After Yom’s morning bath, I took her to either the feeding grounds or the training area. On every occasion that I took her out to eat, she would pile food in her mouth like it was her last meal. We passed areas that looked as if a logging company had recently come through the forest. With all that eating going on I wondered how there was even a forest left at the end of the day. Once Yom had her fill of leaves and branches, I led her to her daily activities. One of these activities included a mini obstacle coarse. I steered her through poles, instructed her to bow her head, and made her walk backwards. Yom was exceptionally good at the course because she had over forty-eight years of training at the camp. Yom performed these tricks in shows for tourists to raise money for her own upkeep.

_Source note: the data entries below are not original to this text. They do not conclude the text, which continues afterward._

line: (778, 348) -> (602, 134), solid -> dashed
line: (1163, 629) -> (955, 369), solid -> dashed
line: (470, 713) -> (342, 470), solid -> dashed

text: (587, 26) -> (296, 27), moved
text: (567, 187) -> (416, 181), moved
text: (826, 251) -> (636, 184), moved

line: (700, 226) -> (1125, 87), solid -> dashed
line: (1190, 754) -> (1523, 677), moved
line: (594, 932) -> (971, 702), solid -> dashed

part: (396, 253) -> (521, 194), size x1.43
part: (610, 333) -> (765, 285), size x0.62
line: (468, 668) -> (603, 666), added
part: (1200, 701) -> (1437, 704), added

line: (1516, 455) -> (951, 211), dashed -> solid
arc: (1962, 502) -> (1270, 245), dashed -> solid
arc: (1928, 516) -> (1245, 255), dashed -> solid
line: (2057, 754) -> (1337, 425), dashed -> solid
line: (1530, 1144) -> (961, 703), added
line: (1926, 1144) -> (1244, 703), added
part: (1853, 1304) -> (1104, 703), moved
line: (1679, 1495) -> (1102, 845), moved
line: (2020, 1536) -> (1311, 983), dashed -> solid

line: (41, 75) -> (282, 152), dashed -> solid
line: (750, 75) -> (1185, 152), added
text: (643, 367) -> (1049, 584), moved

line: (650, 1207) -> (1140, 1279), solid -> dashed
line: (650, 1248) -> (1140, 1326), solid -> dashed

Time always flew by when I was working with her. Before I knew it, the sun was ready to set and I had to put Yom back in the forest for the night. I rode her into the forest for miles to find the perfect spot. Once I decided on a place to leave her for the night, I tied her down to a nearby tree sturdy enough to hold her back. I always looked at all the surrounding trees, and took note of the fact that they would not be there when I would return the next morning. Yom would make sure to take down every tree or bush she could reach for a midnight snack. Then just as I would leave, I would look back at her standing amidst the trees. I would stare in awe of Yom’s beauty in her native habitat, standing half hidden in the foliage looking perfectly peaceful. This sight was the highlight of my trip.
I spent the evenings with the Thai counselors and staff members. They introduced me to their native dances that they learned as children and their favorite Thai bands. Two counselors told us about their schooling at a local Buddhist temple. Both their parents had died when they were just children, and as orphans they were brought up in a temple. They grew up together and always watched each other’s back. When they were old enough, they became tour guides and counselors for Rustic Pathways. These were people I would have never met unless I traveled to Thailand.
After four days of bathing, feeding, and training the elephants, we set off to a small campsite in the middle of a forest so dense that I could not see the sky above. It took us an hour elephant ride to get there. In the forest, we had to collect bamboo for cups, leaves for plates, and wood for the fire. For utensils we used our hands. At nightfall silence took over the forest, and the only sounds I heard came from the mahouts’ singing and drumming on paint cans. There was no T.V., no electricity, and no running water. We were just 16 kids, a herd of elephants, and a breathtaking forest.